Natural hydrogen is far from being a mature economy and scientists don’t completely understand how it forms or whether it accumulates in a commercially accessible reservoirs.
Space-based solar
Solar power has become increasingly cheaper to the point where “value deflation”, land-usage and reliability issues of grids become more pronounced.
The idea of putting solar panels into space, where they are neither subject to day and night cycles, nor land-usage issues, have been discussed for quite some time. Researchers at Caltech have now demonstrated how energy from such solar panels can be beamed back to earth using a phased array antenna. The idea is to construct PV cells that have these flat antennas at the back and send them to space, where the front side collects solar energy and converts it to electricity, while the back side, facing earth, beams the power to where you need it on the ground. Such an array could in theory convert cyclical solar power to base-load power, without storage devices.
Electricity from thin air
Researchers at the University of Massachusetts Amherst have been making clean electricity from thin air - well almost.
The key is to have a material perforated by holes less than 100 nanometers in diameter. These holes - or nanopores - can turn almost any material into a harvester of electricity from humidity in the air.
The researchers describe this effect, dubbed the generic air-gen effect, in a research paper. The purported mechanism is that the holes are big enough to allow water molecules to pass through, but small enough that the droplets will bump into their edges. This is supposed to create a charge gradient between the upper and the lower side of the perforated material. The research enjoyed some favorable reporting from WaPo and Vice, but is currently only capable of prudcing gradients of seveal hundred mV.
Cold fusion
ARPA-E is funding projects to study cold fusion, which is now going by the name “low-energy nuclear reaction” (LENR) to be more inclusive of various not fully understood phenomena.
As Jonah Messinger writes at The Breakthrough Institute:
”to write off cold fusion simply because it does not readily comport with established frameworks of nuclear engineering is unscientific, deeply incurious, and stands in stark contrast with a large body of compelling empirical evidence.”
Our understanding of physics demands that the laws of conservation of energy, momentum, and various particle and quantum numbers have to hold for LENR. But, according to proponents, these laws do not demand the (cold) fusion has to produce highly energetic particles like neutrons.
Instead, the metal lattices that are used for experiments in cold fusion (including the infamous Fleischman-Pons experiment) can, in principle, absorb the nuclear energy via lattice vibrations.
Central claims of LENR are excess heat, high energy gamma-ray emissions, particle capture transmutations by metal hydride dopants, uncommen isotopic ratios in new element transmutations and host metal nuclei.
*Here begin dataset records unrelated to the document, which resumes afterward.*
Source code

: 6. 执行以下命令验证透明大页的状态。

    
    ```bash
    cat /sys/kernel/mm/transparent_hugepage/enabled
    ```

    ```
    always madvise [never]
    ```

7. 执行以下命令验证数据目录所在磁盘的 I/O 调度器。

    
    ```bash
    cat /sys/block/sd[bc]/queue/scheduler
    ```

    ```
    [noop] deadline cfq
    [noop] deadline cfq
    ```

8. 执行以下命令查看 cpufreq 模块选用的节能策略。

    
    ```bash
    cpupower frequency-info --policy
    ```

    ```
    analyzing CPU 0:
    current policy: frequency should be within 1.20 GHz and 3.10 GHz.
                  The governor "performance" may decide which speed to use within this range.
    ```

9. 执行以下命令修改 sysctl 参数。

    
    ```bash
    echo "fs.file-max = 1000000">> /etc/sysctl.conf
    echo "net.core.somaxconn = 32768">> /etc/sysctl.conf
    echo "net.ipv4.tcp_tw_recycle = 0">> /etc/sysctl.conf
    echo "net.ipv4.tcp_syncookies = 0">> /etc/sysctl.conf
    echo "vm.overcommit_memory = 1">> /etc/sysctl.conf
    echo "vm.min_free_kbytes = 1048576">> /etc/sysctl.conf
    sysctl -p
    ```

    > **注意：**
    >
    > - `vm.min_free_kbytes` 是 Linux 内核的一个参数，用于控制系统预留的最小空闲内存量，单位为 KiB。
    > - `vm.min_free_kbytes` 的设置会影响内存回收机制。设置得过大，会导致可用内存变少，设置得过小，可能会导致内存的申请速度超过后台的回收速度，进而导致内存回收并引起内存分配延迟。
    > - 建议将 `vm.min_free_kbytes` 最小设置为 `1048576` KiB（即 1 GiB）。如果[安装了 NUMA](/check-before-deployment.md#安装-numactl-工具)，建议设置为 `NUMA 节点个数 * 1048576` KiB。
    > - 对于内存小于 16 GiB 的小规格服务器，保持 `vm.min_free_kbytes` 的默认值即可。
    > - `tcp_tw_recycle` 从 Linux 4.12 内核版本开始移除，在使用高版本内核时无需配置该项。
The ARPA-E funds will fund experiments that will investigate these claims under rigorous experimental conditions.
Conclusion
The future of energy is shaped by many ingenious ideas, dedicated research over decades, and chance. Fission, geothermal and CCS -maybe even fusion- might help us on our way towards deep decarbonization, for which our current set of renewable powers currently lacks affordable options.
It will be a wild and interesting ride!